Ne blasphémez pas le blasphème, nom de Dieu !
Publié le 7 mars 2010 par Rédaction LI
En Europe, le droit au blasphème semble de moins en moins toléré, et la France, selon une enquête de l’épistémologue Jean Boulègue, donne des coups de canif dans le contrat de la laïcité.
« La religion la plus con du monde »
A t-on le droit de se moquer, de critiquer radicalement les religions, toutes les religions ? Dans toute l’Europe, à l’exception éclairée de la France et de la Belgique, le blasphème constitue un délit d’opinion. La justice française retient elle la notion de calomnie. Or, depuis 1984, comme le repère l’épistémologue Jean Boulègue, auteur d’un essai remémoratif et stimulant, qui recense les procès intentés par des instances religieuses, ce principe que l’on croyait sanctuarisé est sérieusement remis en question. Pas moins d’une vingtaine de procès se sont ainsi étalonnés en un quart de siècle en France, tentant de criminaliser une œuvre, une publicité, qui des caricatures ou des prises de position publiques pour leur caractère offensant envers les religions – et, polémique supplémentaire, les croyants. Dix-huit plaintes ont été ainsi lancées par les milieux catholiques souvent intégristes, 2 par les musulmans plutôt traditionnalistes.

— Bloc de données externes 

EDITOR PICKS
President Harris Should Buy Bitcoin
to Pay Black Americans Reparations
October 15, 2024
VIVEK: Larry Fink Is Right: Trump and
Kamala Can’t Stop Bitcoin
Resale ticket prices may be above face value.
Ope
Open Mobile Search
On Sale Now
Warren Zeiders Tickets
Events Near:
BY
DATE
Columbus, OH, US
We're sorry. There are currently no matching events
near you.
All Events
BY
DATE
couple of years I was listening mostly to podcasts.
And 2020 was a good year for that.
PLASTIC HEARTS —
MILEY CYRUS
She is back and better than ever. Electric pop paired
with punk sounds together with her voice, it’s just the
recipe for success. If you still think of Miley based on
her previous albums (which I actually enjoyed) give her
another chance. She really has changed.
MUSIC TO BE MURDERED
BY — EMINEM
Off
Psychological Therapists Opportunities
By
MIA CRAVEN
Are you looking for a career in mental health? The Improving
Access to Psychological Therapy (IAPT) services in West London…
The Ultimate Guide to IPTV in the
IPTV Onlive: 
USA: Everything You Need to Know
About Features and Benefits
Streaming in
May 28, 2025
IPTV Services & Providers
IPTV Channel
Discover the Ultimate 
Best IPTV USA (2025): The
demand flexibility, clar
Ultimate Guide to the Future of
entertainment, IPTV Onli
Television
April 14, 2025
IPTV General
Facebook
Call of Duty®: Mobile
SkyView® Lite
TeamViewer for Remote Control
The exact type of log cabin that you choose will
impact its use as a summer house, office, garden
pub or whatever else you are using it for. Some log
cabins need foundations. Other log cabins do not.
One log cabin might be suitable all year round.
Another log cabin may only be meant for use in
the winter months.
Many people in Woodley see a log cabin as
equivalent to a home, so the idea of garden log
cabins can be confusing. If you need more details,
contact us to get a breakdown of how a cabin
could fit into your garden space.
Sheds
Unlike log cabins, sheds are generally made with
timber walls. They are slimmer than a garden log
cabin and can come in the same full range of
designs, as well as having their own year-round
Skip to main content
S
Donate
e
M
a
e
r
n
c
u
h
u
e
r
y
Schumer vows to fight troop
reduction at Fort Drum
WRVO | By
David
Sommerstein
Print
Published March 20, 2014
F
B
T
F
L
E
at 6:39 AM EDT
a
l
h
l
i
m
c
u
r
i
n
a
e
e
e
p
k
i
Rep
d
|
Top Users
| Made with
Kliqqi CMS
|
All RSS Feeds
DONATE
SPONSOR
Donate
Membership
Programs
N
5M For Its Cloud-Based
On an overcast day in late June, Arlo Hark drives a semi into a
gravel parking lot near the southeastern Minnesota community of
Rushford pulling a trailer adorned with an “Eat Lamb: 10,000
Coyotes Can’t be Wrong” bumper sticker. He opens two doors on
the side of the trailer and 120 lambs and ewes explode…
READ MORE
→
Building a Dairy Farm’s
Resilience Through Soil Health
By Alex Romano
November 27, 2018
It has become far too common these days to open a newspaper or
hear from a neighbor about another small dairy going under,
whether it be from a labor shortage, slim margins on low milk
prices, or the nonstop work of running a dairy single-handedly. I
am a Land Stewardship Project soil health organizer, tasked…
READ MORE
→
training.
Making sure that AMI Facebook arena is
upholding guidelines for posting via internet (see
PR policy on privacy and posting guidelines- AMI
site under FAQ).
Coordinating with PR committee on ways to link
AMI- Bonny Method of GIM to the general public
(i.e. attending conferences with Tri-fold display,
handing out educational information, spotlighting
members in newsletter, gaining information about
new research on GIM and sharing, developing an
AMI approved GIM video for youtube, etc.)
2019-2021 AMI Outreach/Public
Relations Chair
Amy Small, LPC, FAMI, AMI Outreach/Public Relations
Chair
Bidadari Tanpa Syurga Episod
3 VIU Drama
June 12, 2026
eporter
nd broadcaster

Si l’interdiction de l’affiche Ave Maria en 1984 n’a pas fait l’objet d’un pourvoi en appel, 3 condamnations ont été entérinées. Parmi ces affaires, La Cène librement inspirée du tableau de Léonard de Vinci, et affiche publicitaire conçue en 2005 pour les créateurs de mode Marithé et Girbaud, a été l’objet d’un procès devant le tribunal de grande instance de Paris, pour « injure visant un groupe de personnes en raison de leur appartenance à une religion déterminée, en l’occurrence le catholicisme ». Une association, émanant de la Conférence des évêques de France, réclamait son interdiction. Contre l’avis de la représentante du parquet, le président du tribunal a donné raison à l’association catholique, estimant qu’il y avait « un acte d’intrusion agressive et gratuite dans les tréfonds des croyances intimes ». Cette même argumentation avait été employée par la justice pour interdire la visibilité publique de l’affiche scandaleuse d’Ave Maria (une femme crucifiée) en 1984, mais en prenant soin de bien la distinguer du film qui lui ne fut pas interdit.
Au bout du compte, avec le brassage des religions dans la mondialisation, c’est la question du vivre ensemble et de ses limites de tolérance en France qui est reconsidérée. Le blasphème est blasphémé.